Text for analysis:
%%

학술논문

Fast Execution of Simultaneous Breadth-First Searches on Sparse Graphs
Document Type
Conference
Source
2015 IEEE 21st International Conference on Parallel and Distributed Systems (ICPADS) Parallel and Distributed Systems (ICPADS), 2015 IEEE 21st International Conference on. :9-18 Dec, 2015
Subject
Communication, Networking and Broadcast Technologies
Computing and Processing
Graphics processing units
Algorithm design and analysis
Search problems
Parallel processing
Hardware
Manuals
Measurement
Language
ISSN
1521-9097
Abstract
The construction of efficient parallel graph algorithms is important for quickly solving problems in areas such as urban planning, social network analysis, and hardware verification. Existing GPU implementations of graph algorithms tend to be monolithic and thus contributions from the literature are typically rebuilt rather than reused. Recent work has focused on traversal-based abstractions that efficiently execute a single breadth-first search or enact algorithms in the “think like a vertex” paradigm. However, graph analytics such as the all-pairs shortest paths problem, diameter computations, betweenness centrality, and reachability querying require the execution of many such graph traversals. Typically, these traversals are independent of one another and can thus be executed in parallel. This paper presents multi-search, a simple abstraction that is designed for graph algorithms requiring many breadth-first searches that can be executed simultaneously. Although algorithms have implicitly leveraged this abstraction in the past, we provide an explicit, reusable implementation that efficiently maps this abstraction to the GPU, performing more than twice as fast as previous approaches on large graphs of varying diameter. This approach allows us to scale our APSP implementation to graphs with millions of vertices using a single GPU whereas prior approaches were either constrained to much smaller graph instances or required large supercomputers to process graphs of similar size. To show the flexibility of our abstraction, we use it to express betweenness centrality and achieve more than a 5.82x average speedup over parallel CPU implementations from existing frameworks and a 2.24x average speedup over a manual, highly optimized GPU implementation of the algorithm.

%%

Extracted data:

%%

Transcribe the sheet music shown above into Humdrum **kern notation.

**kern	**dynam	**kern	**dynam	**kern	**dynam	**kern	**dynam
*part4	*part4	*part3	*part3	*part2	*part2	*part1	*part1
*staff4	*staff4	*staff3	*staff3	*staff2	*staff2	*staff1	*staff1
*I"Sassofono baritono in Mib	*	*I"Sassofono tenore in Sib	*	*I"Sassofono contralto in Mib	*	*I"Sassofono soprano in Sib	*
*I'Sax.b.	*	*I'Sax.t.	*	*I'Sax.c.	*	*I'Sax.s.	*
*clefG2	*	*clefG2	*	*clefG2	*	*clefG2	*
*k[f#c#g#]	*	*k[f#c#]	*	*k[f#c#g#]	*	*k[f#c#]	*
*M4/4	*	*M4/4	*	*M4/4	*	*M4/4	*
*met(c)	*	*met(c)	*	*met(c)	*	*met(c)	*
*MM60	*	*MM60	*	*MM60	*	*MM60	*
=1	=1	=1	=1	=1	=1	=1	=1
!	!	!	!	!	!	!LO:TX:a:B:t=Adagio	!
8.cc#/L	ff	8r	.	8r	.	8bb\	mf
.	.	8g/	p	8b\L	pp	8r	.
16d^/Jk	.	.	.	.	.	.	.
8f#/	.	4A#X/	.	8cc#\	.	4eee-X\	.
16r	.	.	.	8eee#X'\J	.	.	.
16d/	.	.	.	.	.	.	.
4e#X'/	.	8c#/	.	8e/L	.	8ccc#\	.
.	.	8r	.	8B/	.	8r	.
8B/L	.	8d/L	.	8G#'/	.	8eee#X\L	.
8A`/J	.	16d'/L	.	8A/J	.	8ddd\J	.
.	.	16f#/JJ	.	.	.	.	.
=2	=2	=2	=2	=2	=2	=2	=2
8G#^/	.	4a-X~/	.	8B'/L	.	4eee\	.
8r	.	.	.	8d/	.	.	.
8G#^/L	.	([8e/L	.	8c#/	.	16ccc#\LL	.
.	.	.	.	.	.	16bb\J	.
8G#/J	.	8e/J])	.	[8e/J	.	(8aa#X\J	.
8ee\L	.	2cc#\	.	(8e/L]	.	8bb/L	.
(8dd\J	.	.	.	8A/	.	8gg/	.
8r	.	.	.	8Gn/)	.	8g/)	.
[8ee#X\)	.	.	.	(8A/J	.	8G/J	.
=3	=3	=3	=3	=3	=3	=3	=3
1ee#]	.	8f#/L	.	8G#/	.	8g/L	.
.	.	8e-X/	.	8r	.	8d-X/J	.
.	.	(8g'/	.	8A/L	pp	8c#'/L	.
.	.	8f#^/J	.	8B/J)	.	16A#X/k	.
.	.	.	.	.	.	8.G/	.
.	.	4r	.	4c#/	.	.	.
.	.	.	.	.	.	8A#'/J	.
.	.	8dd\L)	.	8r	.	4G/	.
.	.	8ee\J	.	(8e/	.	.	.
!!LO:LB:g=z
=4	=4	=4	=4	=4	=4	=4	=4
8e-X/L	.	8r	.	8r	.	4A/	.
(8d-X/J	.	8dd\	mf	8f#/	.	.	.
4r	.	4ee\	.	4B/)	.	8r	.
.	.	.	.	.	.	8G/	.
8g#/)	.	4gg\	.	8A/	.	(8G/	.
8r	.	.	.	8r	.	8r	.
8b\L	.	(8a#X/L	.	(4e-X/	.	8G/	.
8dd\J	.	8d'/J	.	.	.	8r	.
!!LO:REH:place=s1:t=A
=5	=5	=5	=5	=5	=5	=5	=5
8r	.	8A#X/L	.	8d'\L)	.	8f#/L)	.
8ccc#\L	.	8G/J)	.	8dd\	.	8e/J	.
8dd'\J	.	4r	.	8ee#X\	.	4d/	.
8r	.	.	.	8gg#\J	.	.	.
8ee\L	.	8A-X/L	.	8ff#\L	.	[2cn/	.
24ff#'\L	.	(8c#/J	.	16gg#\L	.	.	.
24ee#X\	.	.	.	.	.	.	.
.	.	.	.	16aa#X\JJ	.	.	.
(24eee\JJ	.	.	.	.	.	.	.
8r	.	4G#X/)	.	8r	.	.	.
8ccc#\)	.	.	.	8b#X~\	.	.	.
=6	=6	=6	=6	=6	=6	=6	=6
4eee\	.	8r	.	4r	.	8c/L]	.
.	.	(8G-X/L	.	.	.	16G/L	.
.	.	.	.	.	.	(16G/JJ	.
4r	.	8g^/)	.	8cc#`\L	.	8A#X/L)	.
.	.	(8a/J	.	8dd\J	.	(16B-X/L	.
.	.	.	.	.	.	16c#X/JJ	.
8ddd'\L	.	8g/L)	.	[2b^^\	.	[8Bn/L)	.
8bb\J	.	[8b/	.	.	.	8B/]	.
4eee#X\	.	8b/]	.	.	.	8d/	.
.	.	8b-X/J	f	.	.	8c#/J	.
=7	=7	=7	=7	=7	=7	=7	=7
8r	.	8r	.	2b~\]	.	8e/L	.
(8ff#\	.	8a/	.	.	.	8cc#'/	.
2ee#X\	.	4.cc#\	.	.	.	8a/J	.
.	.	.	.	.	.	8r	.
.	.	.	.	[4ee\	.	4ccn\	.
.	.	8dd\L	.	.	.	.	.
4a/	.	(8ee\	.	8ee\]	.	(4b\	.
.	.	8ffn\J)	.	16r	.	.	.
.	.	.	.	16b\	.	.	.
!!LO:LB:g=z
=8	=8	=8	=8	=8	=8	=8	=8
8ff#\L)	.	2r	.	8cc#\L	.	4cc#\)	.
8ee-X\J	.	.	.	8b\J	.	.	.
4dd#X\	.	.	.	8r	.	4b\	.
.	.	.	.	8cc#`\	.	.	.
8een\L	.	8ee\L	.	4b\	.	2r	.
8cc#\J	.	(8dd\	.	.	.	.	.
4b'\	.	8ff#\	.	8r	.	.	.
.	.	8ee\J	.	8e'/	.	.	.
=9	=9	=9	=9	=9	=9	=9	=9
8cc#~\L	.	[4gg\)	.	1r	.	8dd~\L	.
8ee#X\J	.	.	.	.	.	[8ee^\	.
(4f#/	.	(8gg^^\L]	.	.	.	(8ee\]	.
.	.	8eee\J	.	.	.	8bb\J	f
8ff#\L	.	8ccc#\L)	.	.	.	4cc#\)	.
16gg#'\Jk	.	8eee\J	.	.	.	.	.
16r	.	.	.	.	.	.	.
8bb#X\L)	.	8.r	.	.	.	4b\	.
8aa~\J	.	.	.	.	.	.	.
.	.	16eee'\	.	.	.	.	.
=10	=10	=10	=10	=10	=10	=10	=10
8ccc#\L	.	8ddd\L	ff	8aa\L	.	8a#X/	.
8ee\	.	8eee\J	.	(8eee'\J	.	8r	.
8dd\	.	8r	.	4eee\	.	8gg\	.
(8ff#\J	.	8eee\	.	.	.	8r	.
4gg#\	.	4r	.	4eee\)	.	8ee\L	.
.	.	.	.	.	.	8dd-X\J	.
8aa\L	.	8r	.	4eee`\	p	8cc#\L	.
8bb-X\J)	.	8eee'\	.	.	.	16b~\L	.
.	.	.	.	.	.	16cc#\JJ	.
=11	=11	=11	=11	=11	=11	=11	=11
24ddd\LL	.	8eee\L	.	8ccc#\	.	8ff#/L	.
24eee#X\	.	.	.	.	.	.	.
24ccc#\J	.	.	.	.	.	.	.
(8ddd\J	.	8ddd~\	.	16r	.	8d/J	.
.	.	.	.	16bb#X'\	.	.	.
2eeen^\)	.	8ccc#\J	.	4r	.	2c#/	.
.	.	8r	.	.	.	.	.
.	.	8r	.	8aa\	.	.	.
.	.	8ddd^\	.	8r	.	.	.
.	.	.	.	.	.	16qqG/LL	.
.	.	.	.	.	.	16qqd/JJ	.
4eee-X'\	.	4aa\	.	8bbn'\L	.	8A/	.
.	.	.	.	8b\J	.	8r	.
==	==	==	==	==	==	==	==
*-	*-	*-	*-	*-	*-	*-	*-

%%

Exercise goal:
In the paper record on simultaneous breadth-first searches, what average speedup does the betweenness centrality implementation achieve over a manual, highly optimized GPU implementation?

Answer to this problem:
A 2.24x average speedup.